[Saved data entries]
****************

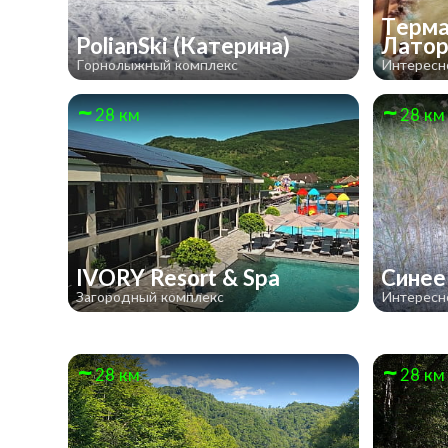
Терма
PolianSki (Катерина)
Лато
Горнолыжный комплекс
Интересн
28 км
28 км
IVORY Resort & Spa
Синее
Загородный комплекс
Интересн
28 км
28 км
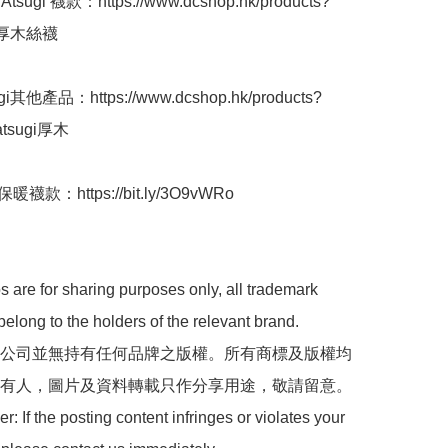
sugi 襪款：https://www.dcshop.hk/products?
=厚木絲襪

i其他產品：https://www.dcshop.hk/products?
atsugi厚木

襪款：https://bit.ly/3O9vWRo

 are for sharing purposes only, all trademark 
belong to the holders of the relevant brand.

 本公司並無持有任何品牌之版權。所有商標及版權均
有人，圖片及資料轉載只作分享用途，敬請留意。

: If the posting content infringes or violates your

****************

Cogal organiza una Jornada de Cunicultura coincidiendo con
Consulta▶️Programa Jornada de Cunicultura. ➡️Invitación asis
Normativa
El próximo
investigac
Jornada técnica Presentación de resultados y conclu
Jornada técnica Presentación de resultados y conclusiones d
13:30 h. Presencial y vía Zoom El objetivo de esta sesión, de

****************

> Exercise aim:
Above are the records. Copy word for word only their lines from the one holding "Горнолыжный комплекс" through the one holding "or violates your", both included, and skip the images.

> Written solution:
Горнолыжный комплекс
Интересн
28 км
28 км
IVORY Resort & Spa
Синее
Загородный комплекс
Интересн
28 км
28 км
sugi 襪款：https://www.dcshop.hk/products?
=厚木絲襪

i其他產品：https://www.dcshop.hk/products?
atsugi厚木

襪款：https://bit.ly/3O9vWRo

 are for sharing purposes only, all trademark 
belong to the holders of the relevant brand.

 本公司並無持有任何品牌之版權。所有商標及版權均
有人，圖片及資料轉載只作分享用途，敬請留意。

: If the posting content infringes or violates your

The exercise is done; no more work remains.